All the code and datasets are avalable at this github repo
I am currently working on a workflow for Species Distribution Modeling using the targets R package. I’ve encountered two issues in a specific part of my workflow. Firstly, I am downloading presences in parallel using the crew package since the actual dataset consists of around 40,000 species. I have provided the relevant code below:
library(targets)
source("R/functions.R")
library(crew)
tar_option_set(packages = c("readr", "SDMWorkflows", "janitor", "data.table"),
controller = crew_controller_local(workers = 6),
error = "null")
list(
tar_target(file, "First_10_species.csv", format = "file"),
# Read the file
tar_target(data, get_data(file)),
# Filter the species to only plants
tar_target(Only_Plants, filter_plants(data)),
# Parallelize and retrieve species presences for species within Denmark
tar_target(Presences,
get_plant_presences(Only_Plants),
pattern = map(Only_Plants)),
# summarize the number of presences per species
tar_target(Presence_summary, summarise_presences(Presences),
pattern = map(Presences)),
# Filter to only the species that have 5 presences
tar_target(Over_5, Filter_Over_5(Presence_summary))
)
The SDMWorkflows package is a package I made that you can install by using this code
remotes::install_github("Sustainscapes/SDMWorkflows")
The accompanying function script (R/functions.R) is as follows:
get_data <- function(file) {
readr::read_csv(file) |>
janitor::clean_names()
}
filter_plants <- function(df){
result <- df |>
dplyr::filter(kingdom == "Plantae") |>
dplyr::pull(species) |>
unique() |>
head(10)
return(result)
}
get_plant_presences <- function(species){
SDMWorkflows::GetOccs(Species = unique(species),
WriteFile = FALSE,
Log = FALSE,
country = "DK",
limit = 100000,
year='1999,2023')
}
summarise_presences <- function(df){
Sum <- as.data.table(df)[, .N, keyby = .(family, genus, species)]
return(Sum)
}
Filter_Over_5 <- function(DT){
DT[N > 5]
}
While the workflow appears to be working well, some species summaries are showing errors. The errors are documented in the following table and figure
name | error |
---|---|
Presence_summary_24c8afe2 | object genus not found |
Presence_summary_7044ad96 | object genus not found |
Presence_summary_a8f163ad | object genus not found |
Presence_summary_c7ecffc9 | object genus not found |
knitr::include_graphics("PlotTarget.png")

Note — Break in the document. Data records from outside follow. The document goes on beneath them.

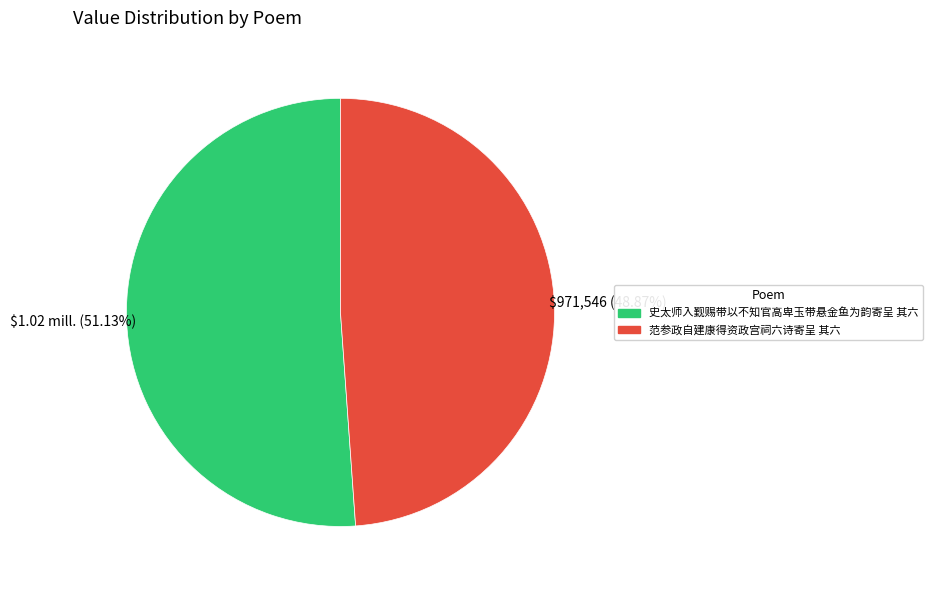

What portion of the pie excludes 范参政自建康得资政宫祠六诗寄呈 其六?

51.1%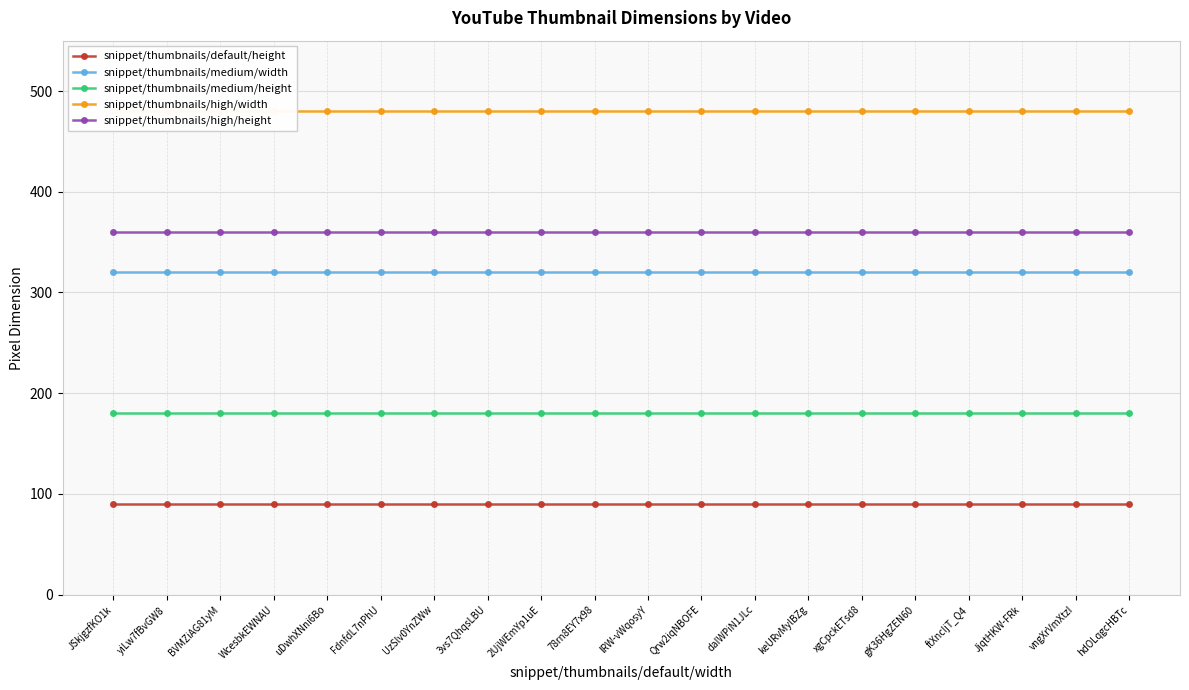

True or false: snippet/thumbnails/default/height and snippet/thumbnails/medium/width cross at least once.

False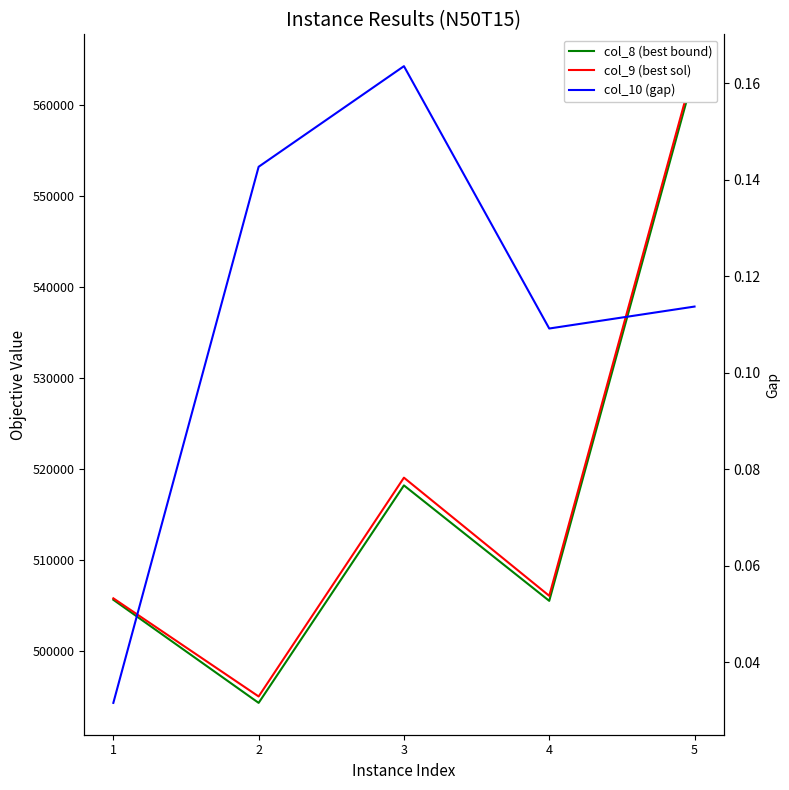

At which category does col_8 (best bound) reach its first local peak?

3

These errors are expected for species that did not present presences within Denmark. However, the summary appears fine, and from the initial 10 presences, it generates a data.table with 6 species, as illustrated in this table:
family | genus | species | N |
---|---|---|---|
Pinaceae | Abies | Abies cephalonica | 1 |
Pinaceae | Abies | Abies koreana | 3 |
Pinaceae | Abies | Abies nordmanniana | 1130 |
Pinaceae | Abies | Abies sibirica | 14 |
Pinaceae | Abies | Abies veitchii | 2 |
Thuidiaceae | Abietinella | Abietinella abietina | 9 |
I have two specific questions:
-
Addressing Errors in summarise_presences: Despite the errors, the results of summarise_presences are as expected. How can I eliminate these errors from the summary?
-
Filtering Species in Presences for Plotting: Suppose I want to use the results of Presences to plot coordinates with a function like PlotPres, but I only want to include species that appear in the Over_5 object. How can I achieve this mapping, considering that the species have names instead of branches?
PlotPres <- function(df){
G <- ggplot(df , aes(x = decimalLongitude, y = decimalLatitude)) + geom_point() + theme_bw()
print(G)
}
as you can see if I do this for branch 6 it works
PlotPres(tar_read("Presences", branches = 6)[[1]])